Task prompt: Set down the entire account below of the Public Prosecution's case against Haneen Hossam word for word.

Source:
Below are some key cases recently raised by the Public Prosecution:

1- Egyptian family values ​​(Haneen Hossam as an example)

The Public Prosecution launched an extensive campaign in April 2020 with the aim of arresting a number of female content creators on social media, especially on TikTok. During that campaign, the prosecution issued many statements, all revolving around the violation of values ​​of society and the need to preserve the Egyptian familyvalues, an accusation that was levelled against most of those arrested in that campaign, according to Article 25 of Law No. 175 of 2018 on Combating Information Technology Crimes.

Haneen Hossam’s case began when a number of social media users criticized her performance in some videos she posted, which prompted the Public Prosecution to issue a statement regarding the incident. The Public Prosecution’s Communication and Guidance Department sent a letter to the North Cairo Public Prosecution Office on 19 April 2020, attached with a report regarding a complaint that circulated on social media about a girl “exploiting her body in return for money”.

The report noted that Hossam had invited girls to subscribe in an agency she established via Likee in order to meet with young people. It said that the Public Prosecution’s Monitoring and Analysis Unit reviewed the reactions of the online subscribers regarding this issue.

On 19 April 2020, the Public Prosecution issued an arrest warrant for Hossam and requested investigations into the incident. The General Administration for the Protection of Morals conducted the investigations, which clearly indicated the monitoring of social media. The investigations report said: “Through the administration’s role in spotting crimes that harm social security, especially after the wide spread of applications and websites within the Egyptian society, which some exploit to publish images that incite citizens, especially the youth, to acts incompatible with customs and traditions… the administration spotted a video of a girl that was widely circulated on social media under the title:‘Exploitation of the body in return for money.’”

On 21 April 2020, Hossam was arrested. She faced charges of making an announcement on social media that draws attention to prostitution, infringing on family principles and values ​​in the Egyptian society, creating, managing, and using a private online account with the aim of committing the crime stated in the accusations, and joining an organized criminal group for the purpose of human trafficking.

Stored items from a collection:
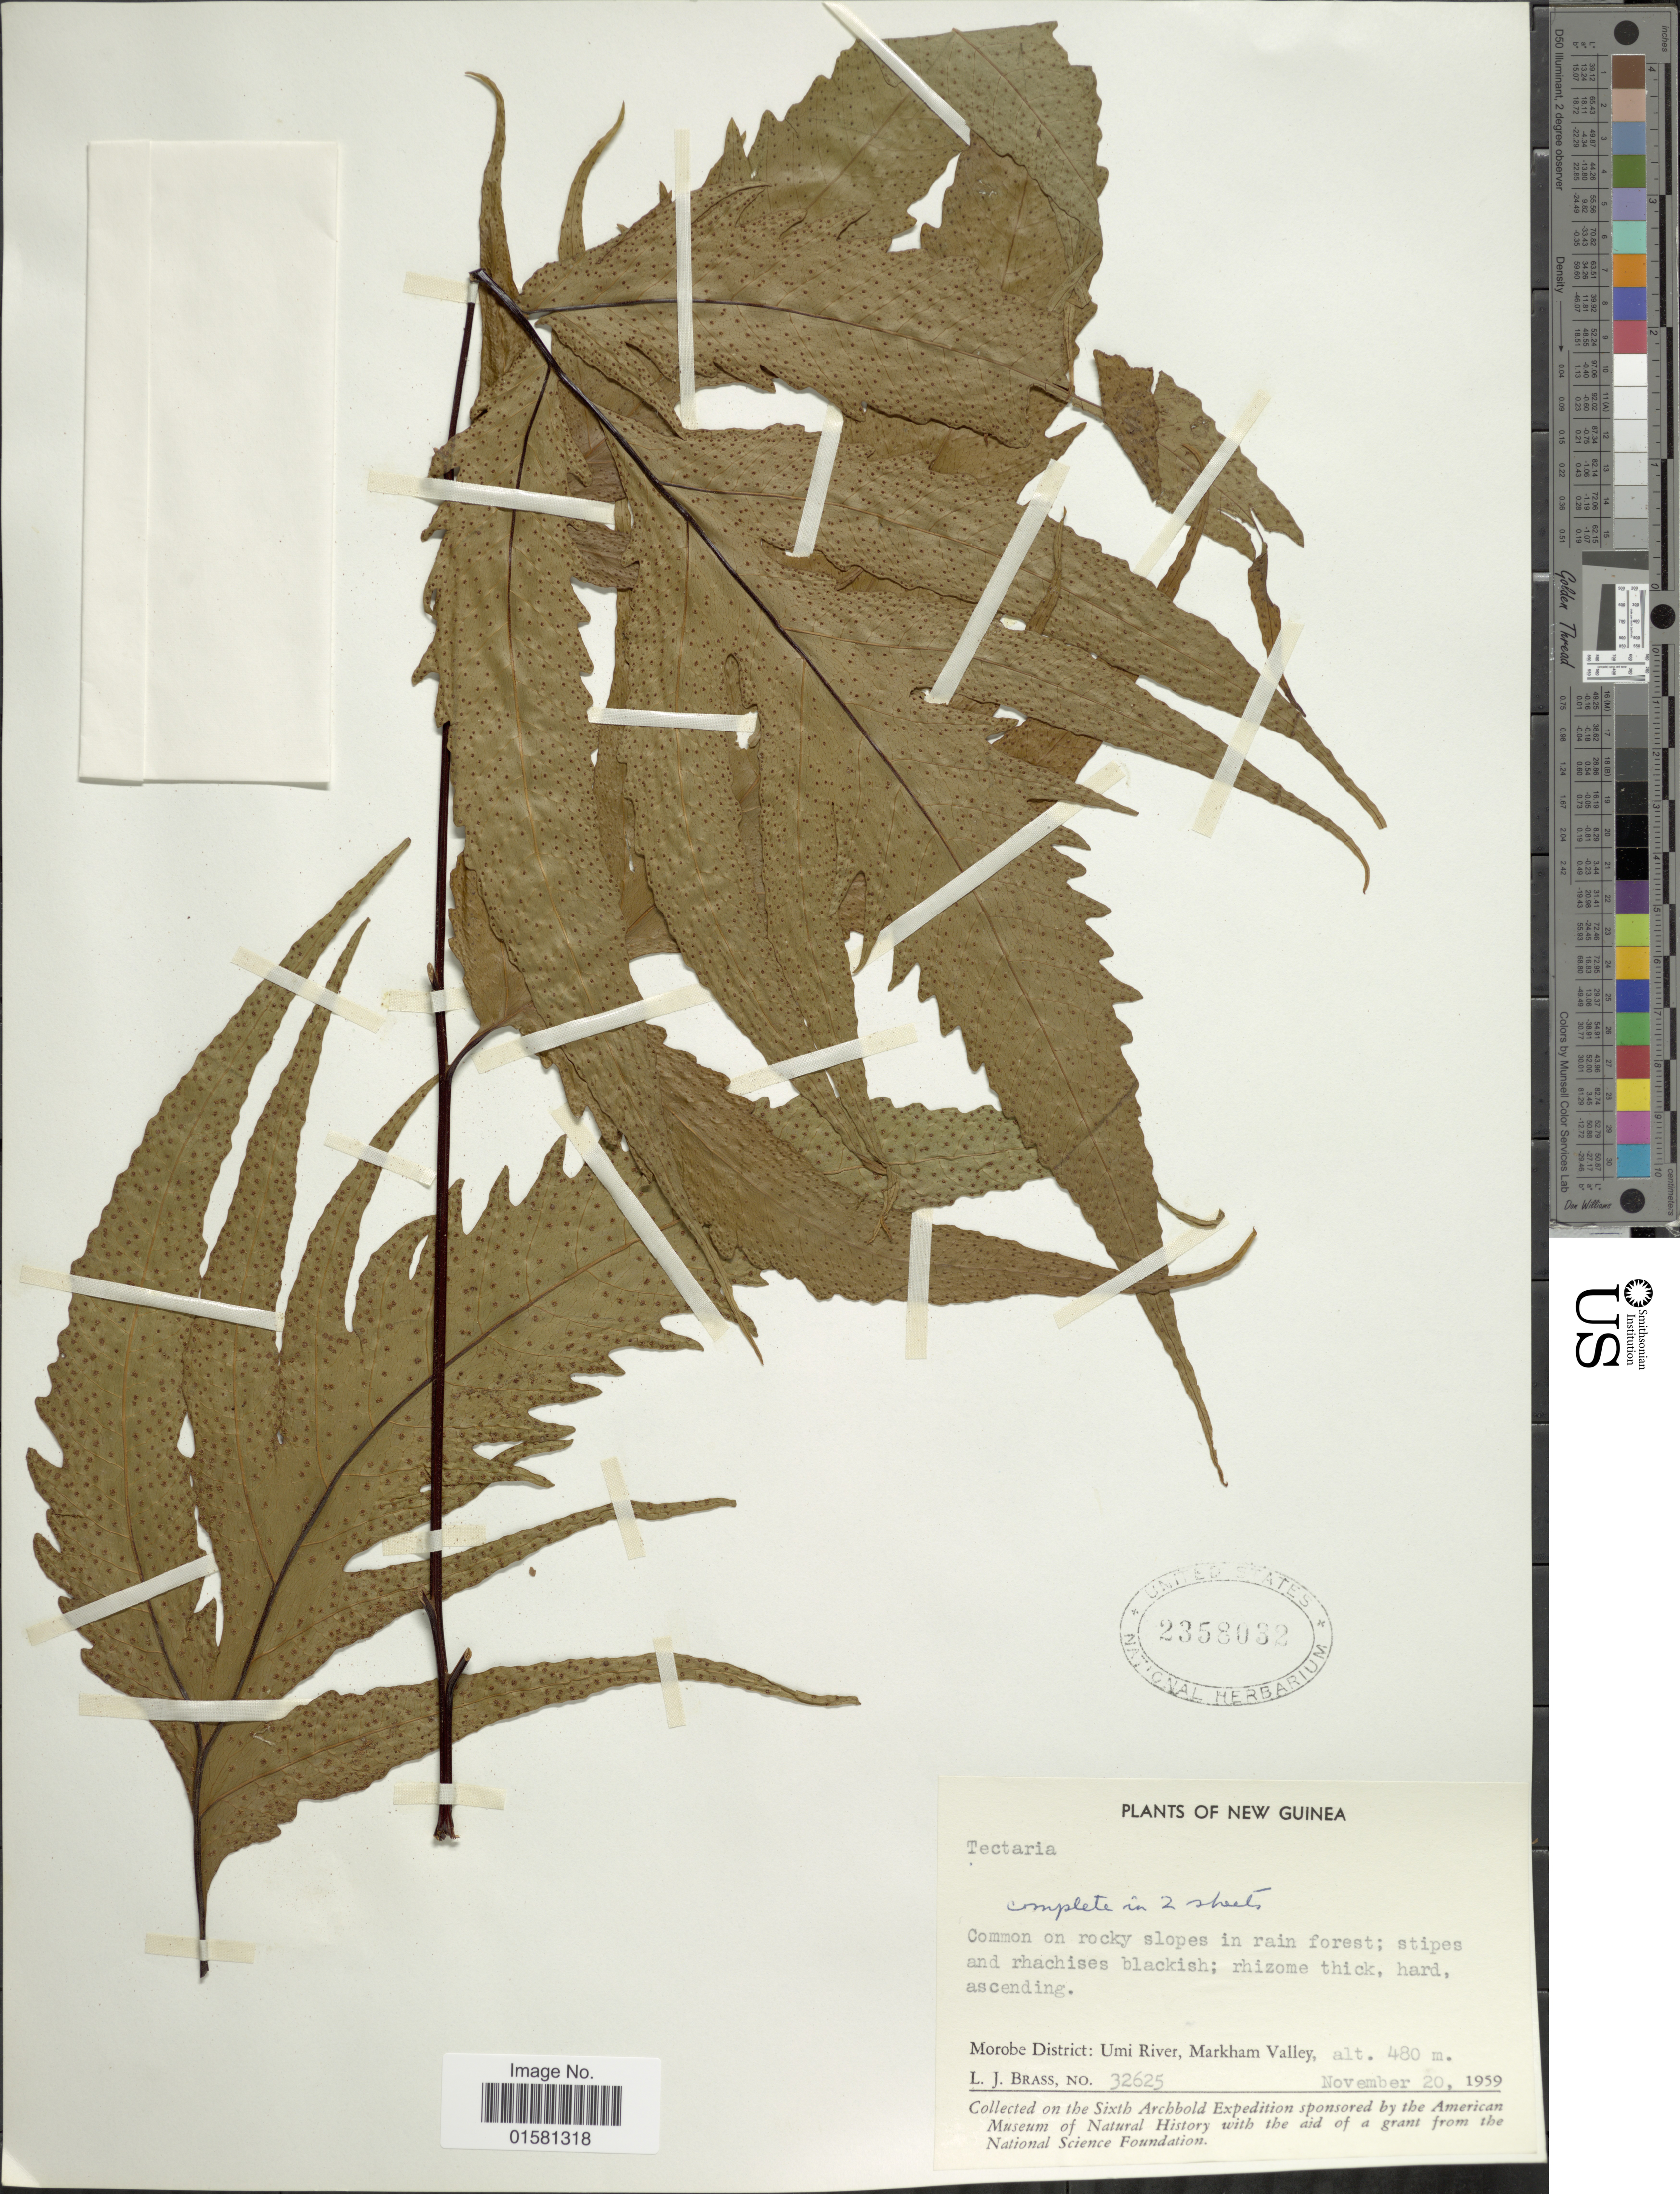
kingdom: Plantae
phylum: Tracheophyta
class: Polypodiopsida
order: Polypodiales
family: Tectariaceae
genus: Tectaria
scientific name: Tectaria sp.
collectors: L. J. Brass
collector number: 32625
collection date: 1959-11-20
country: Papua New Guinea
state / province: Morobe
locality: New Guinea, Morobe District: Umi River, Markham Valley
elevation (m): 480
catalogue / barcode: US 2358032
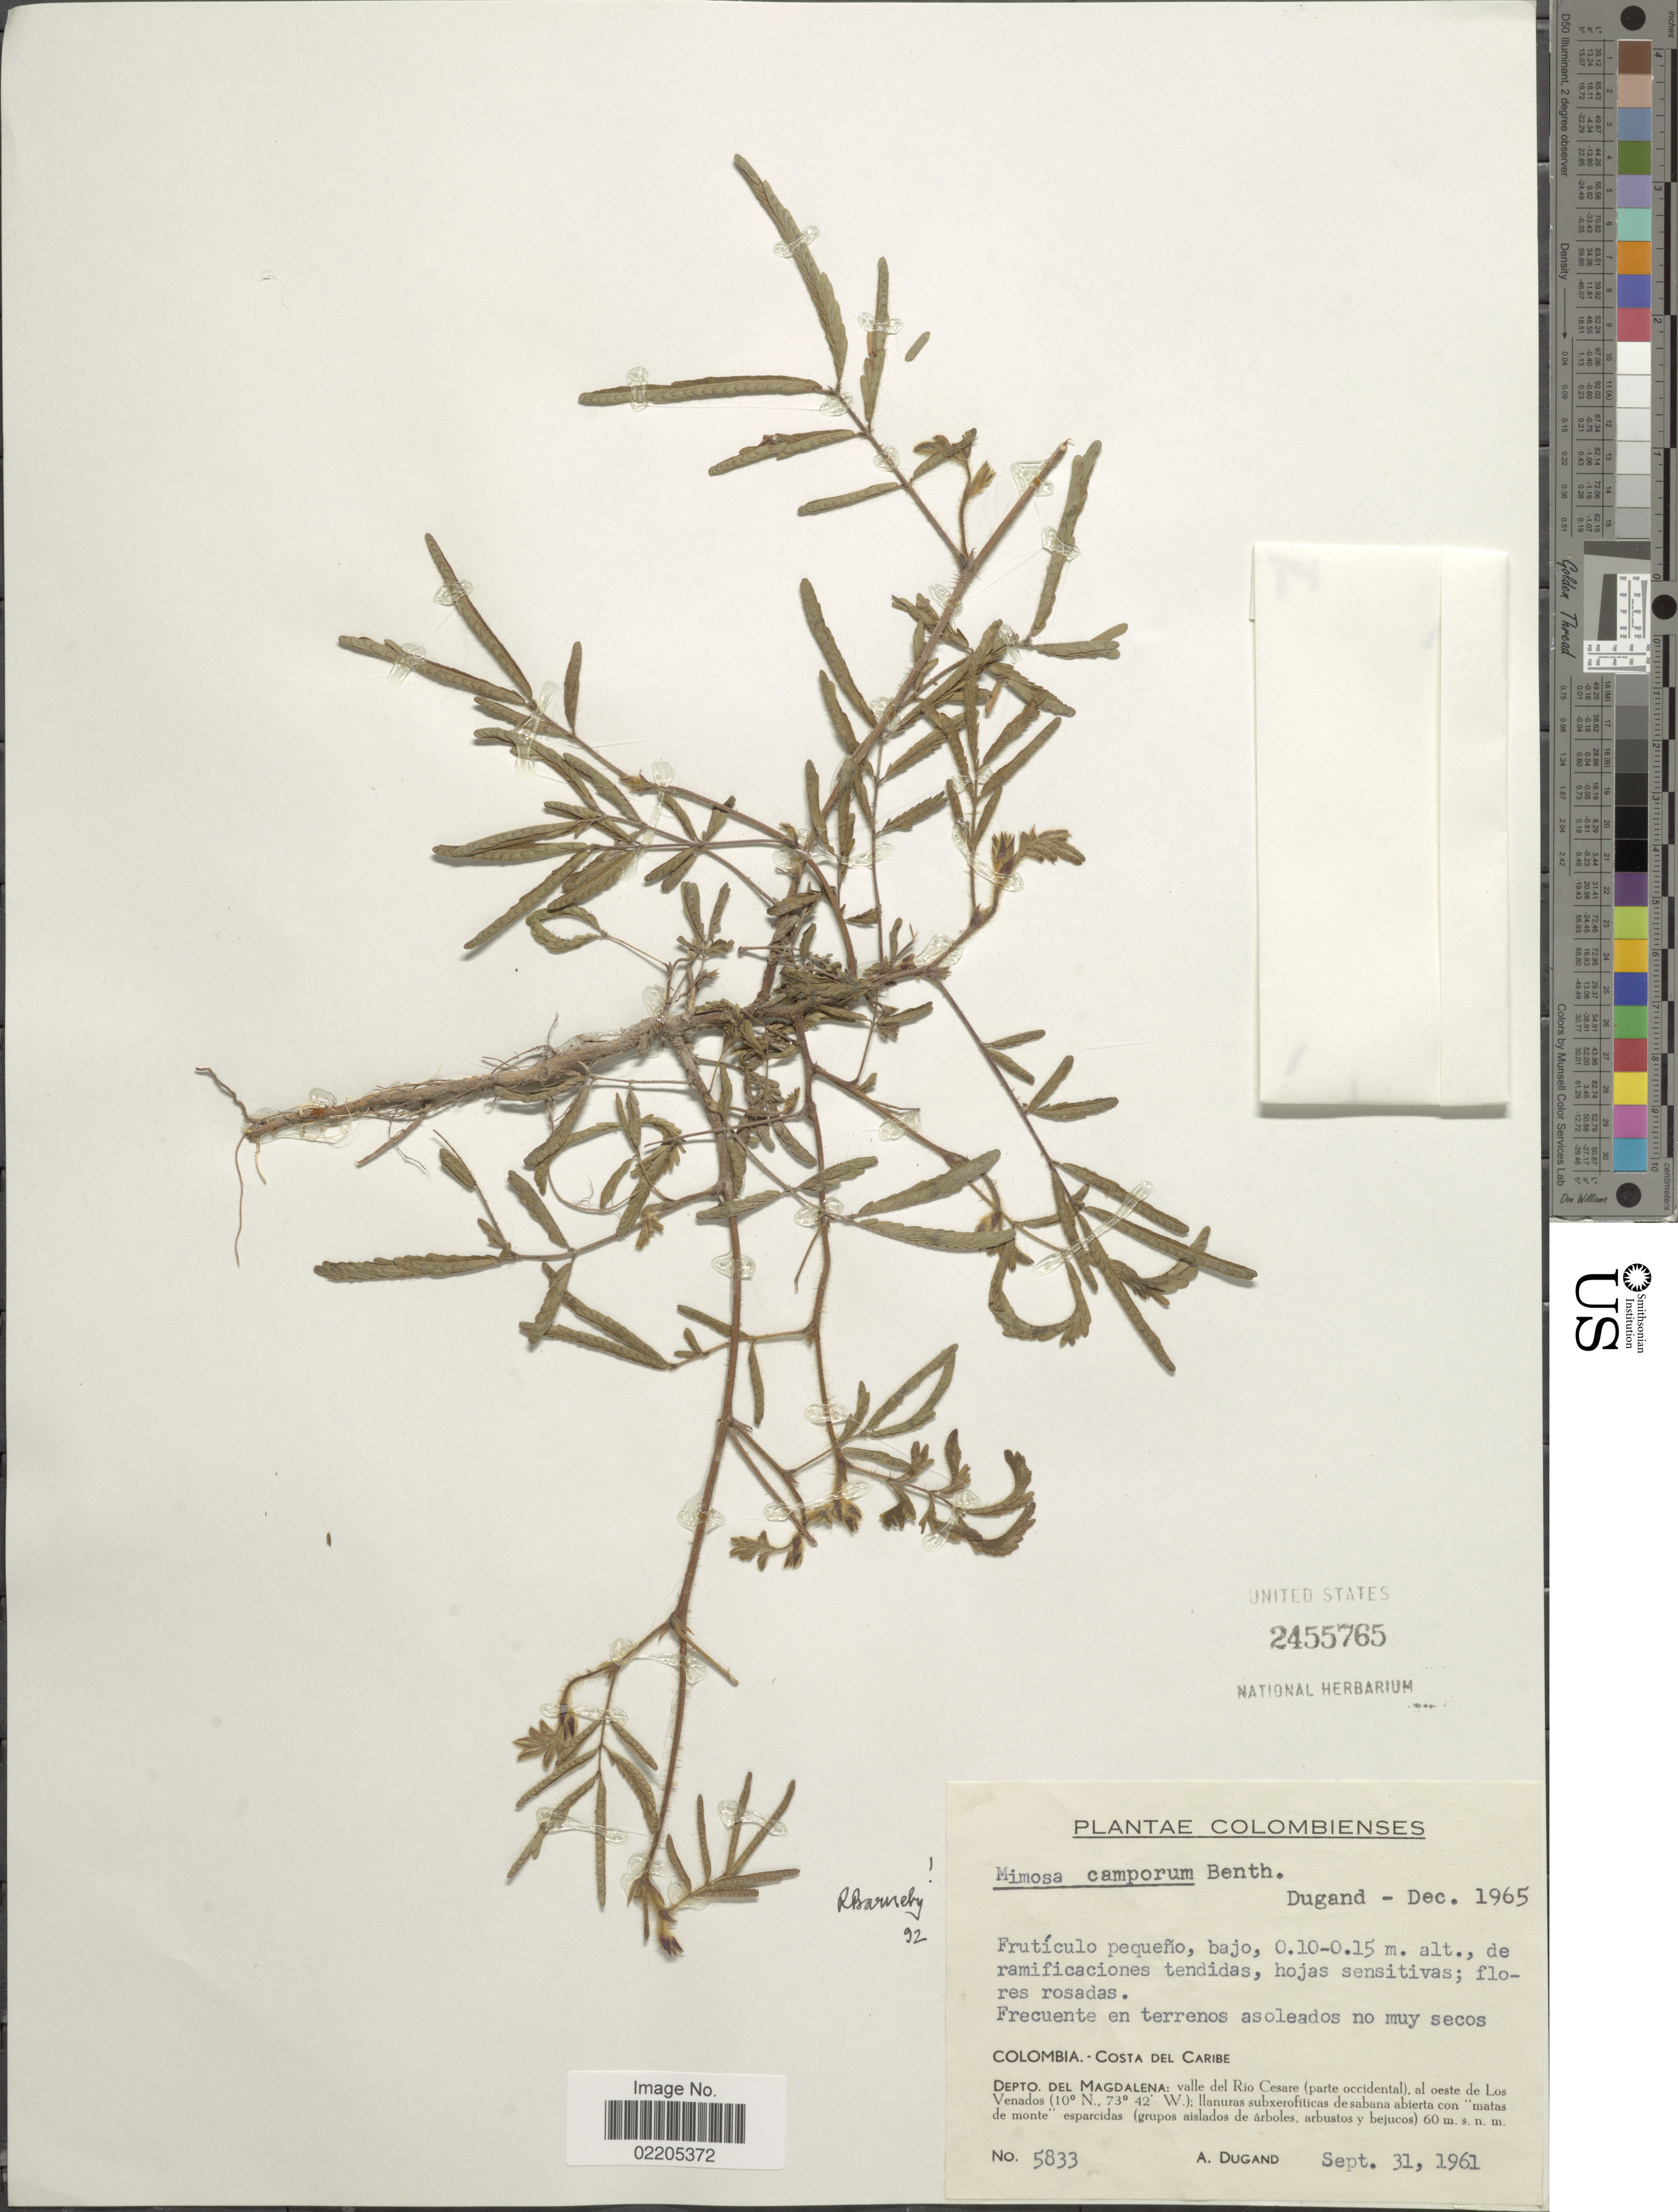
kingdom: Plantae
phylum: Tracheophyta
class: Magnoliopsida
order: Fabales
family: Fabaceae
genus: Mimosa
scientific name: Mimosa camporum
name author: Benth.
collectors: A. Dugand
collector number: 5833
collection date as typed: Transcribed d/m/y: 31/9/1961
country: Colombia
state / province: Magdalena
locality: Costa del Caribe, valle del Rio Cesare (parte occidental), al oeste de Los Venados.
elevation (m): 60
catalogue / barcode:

Reply:
Below are some key cases recently raised by the Public Prosecution:

1- Egyptian family values ​​(Haneen Hossam as an example)

The Public Prosecution launched an extensive campaign in April 2020 with the aim of arresting a number of female content creators on social media, especially on TikTok. During that campaign, the prosecution issued many statements, all revolving around the violation of values ​​of society and the need to preserve the Egyptian familyvalues, an accusation that was levelled against most of those arrested in that campaign, according to Article 25 of Law No. 175 of 2018 on Combating Information Technology Crimes.

Haneen Hossam’s case began when a number of social media users criticized her performance in some videos she posted, which prompted the Public Prosecution to issue a statement regarding the incident. The Public Prosecution’s Communication and Guidance Department sent a letter to the North Cairo Public Prosecution Office on 19 April 2020, attached with a report regarding a complaint that circulated on social media about a girl “exploiting her body in return for money”.

The report noted that Hossam had invited girls to subscribe in an agency she established via Likee in order to meet with young people. It said that the Public Prosecution’s Monitoring and Analysis Unit reviewed the reactions of the online subscribers regarding this issue.

On 19 April 2020, the Public Prosecution issued an arrest warrant for Hossam and requested investigations into the incident. The General Administration for the Protection of Morals conducted the investigations, which clearly indicated the monitoring of social media. The investigations report said: “Through the administration’s role in spotting crimes that harm social security, especially after the wide spread of applications and websites within the Egyptian society, which some exploit to publish images that incite citizens, especially the youth, to acts incompatible with customs and traditions… the administration spotted a video of a girl that was widely circulated on social media under the title:‘Exploitation of the body in return for money.’”

On 21 April 2020, Hossam was arrested. She faced charges of making an announcement on social media that draws attention to prostitution, infringing on family principles and values ​​in the Egyptian society, creating, managing, and using a private online account with the aim of committing the crime stated in the accusations, and joining an organized criminal group for the purpose of human trafficking.